Input data:
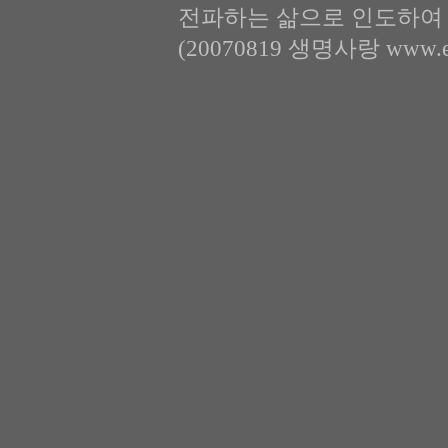
전파하는 삶으로 인도하여 
(20070819 생명사랑 www.eyf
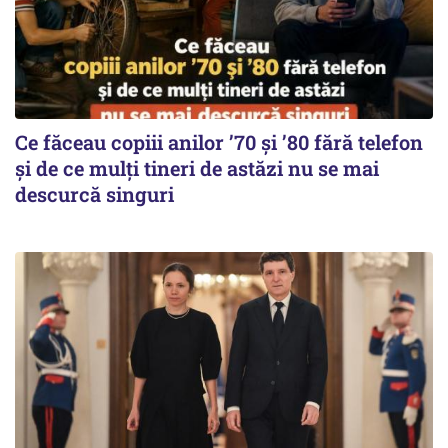
Ce făceau copiii anilor ’70 și ’80 fără telefon
și de ce mulți tineri de astăzi nu se mai
descurcă singuri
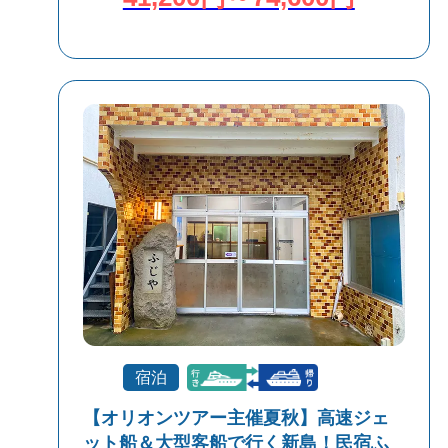
宿泊
【オリオンツアー主催夏秋】高速ジェ
ット船＆大型客船で行く新島！民宿ふ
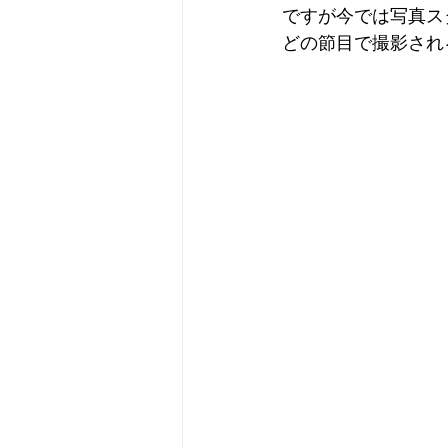
ですが今では写真ス
どの節目で撮影され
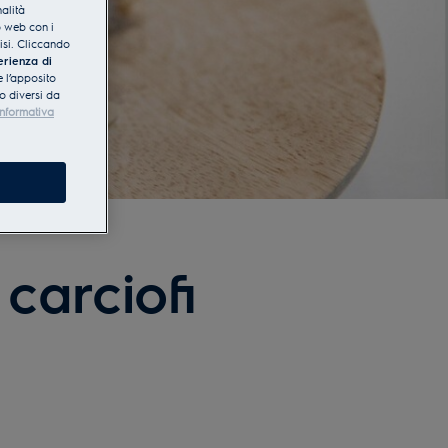
nalità
o web con i
lisi. Cliccando
erienza di
 l’apposito
o diversi da
Informativa
carciofi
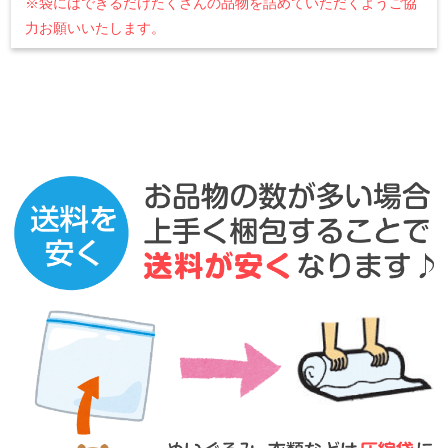
直接持込
の場合に限り、ビニール袋でも受け付けいた
します。
※４５リットル以上のサイズでお願いいたします。
※直接持込は事前のご連絡が必須となります。
※袋にはできるだけたくさんの品物を詰めていただくようご協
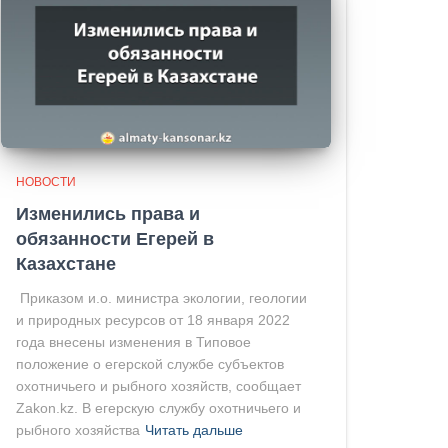
НОВОСТИ
Изменились права и
обязанности Егерей в
Казахстане
Приказом и.о. министра экологии, геологии
и природных ресурсов от 18 января 2022
года внесены изменения в Типовое
положение о егерской службе субъектов
охотничьего и рыбного хозяйств, сообщает
Zakon.kz. В егерскую службу охотничьего и
рыбного хозяйства
Читать дальше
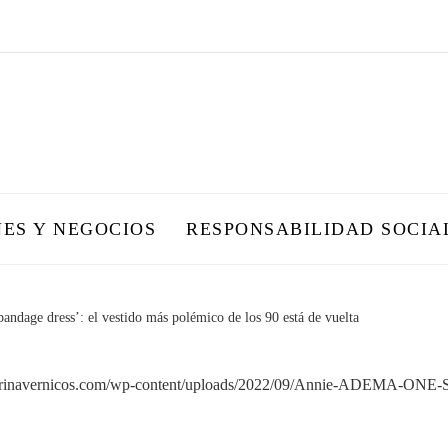
NES Y NEGOCIOS
RESPONSABILIDAD SOCIA
bandage dress’: el vestido más polémico de los 90 está de vuelta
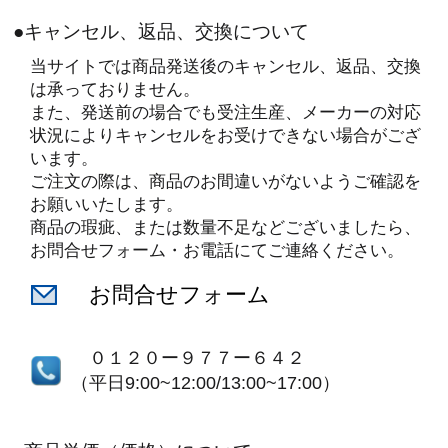
●キャンセル、返品、交換について
当サイトでは商品発送後のキャンセル、返品、交換
は承っておりません。
また、発送前の場合でも受注生産、メーカーの対応
状況によりキャンセルをお受けできない場合がござ
います。
ご注文の際は、商品のお間違いがないようご確認を
お願いいたします。
商品の瑕疵、または数量不足などございましたら、
お問合せフォーム・お電話にてご連絡ください。
お問合せフォーム
０１２０ー９７７ー６４２
（平日9:00~12:00/13:00~17:00）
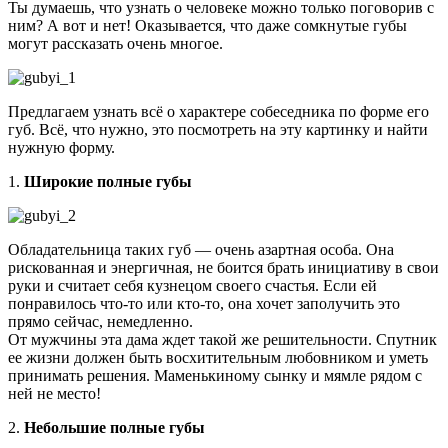
Ты думаешь, что узнать о человеке можно только поговорив с
ним? А вот и нет!
Оказывается, что даже сомкнутые губы
могут рассказать очень многое.
Предлагаем узнать всё о характере собеседника по форме его
губ. Всё, что нужно, это посмотреть на эту картинку и найти
нужную форму.
1.
Широкие полные губы
Обладательница таких губ — очень азартная особа. Она
рискованная и энергичная, не боится брать инициативу в свои
руки и считает себя кузнецом своего счастья. Если ей
понравилось что-то или кто-то, она хочет заполучить это
прямо сейчас, немедленно.
От мужчины эта дама ждет такой же решительности. Спутник
ее жизни должен быть восхитительным любовником и уметь
принимать решения. Маменькиному сынку и мямле рядом с
ней не место!
2.
Небольшие полные губы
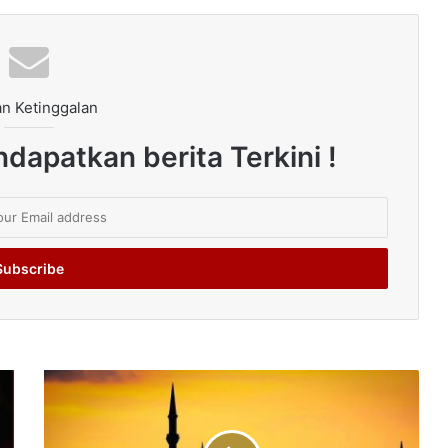
n Ketinggalan
dapatkan berita Terkini !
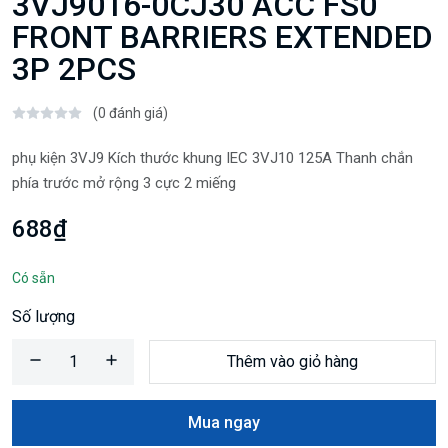
3VJ9016-0CJ30 ACC FS0
FRONT BARRIERS EXTENDED
3P 2PCS
(0 đánh giá)
phụ kiện 3VJ9 Kích thước khung IEC 3VJ10 125A Thanh chắn
phía trước mở rộng 3 cực 2 miếng
688₫
Có sẵn
Số lượng
Thêm vào giỏ hàng
Mua ngay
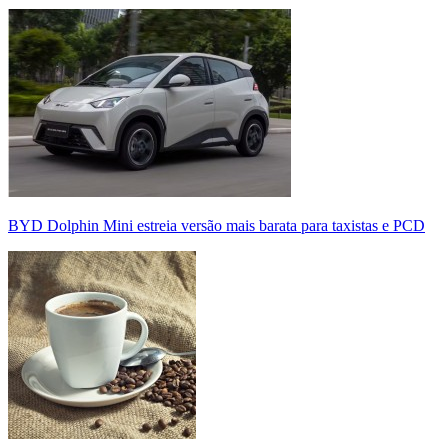
BYD Dolphin Mini estreia versão mais barata para taxistas e PCD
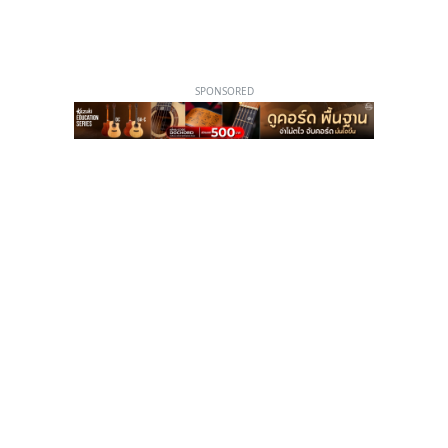
SPONSORED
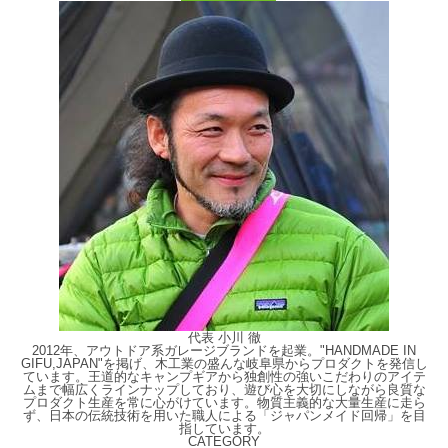
代表 小川 徹
2012年、アウトドア系ガレージブランドを起業。"HANDMADE IN
GIFU,JAPAN"を掲げ、木工業の盛んな岐阜県からプロダクトを発信し
ています。王道的なキャンプギアから独創性の強いこだわりのアイテ
ムまで幅広くラインナップしており、遊び心を大切にしながら良質な
プロダクト生産を常に心がけています。物質主義的な大量生産に走ら
ず、日本の伝統技術を用いた職人による「ジャパンメイド回帰」を目
指しています。
CATEGORY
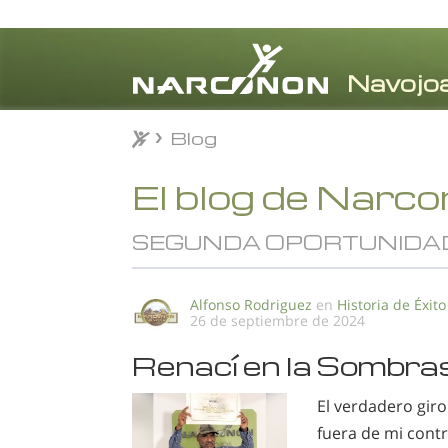
Blog
Blog
⨯
El blog de Narc
SEGUNDA OPORTUNIDA
Alfonso Rodriguez
en
Historia de Éxito
26 de septiembre de 2024
Renací en la Sombr
El verdadero giro
fuera de mi contr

What to work on:
Pull out each line of the items above that contains the word "узнать", copying every such line in full.

Response area:
Ты думаешь, что узнать о человеке можно только поговорив с
Предлагаем узнать всё о характере собеседника по форме его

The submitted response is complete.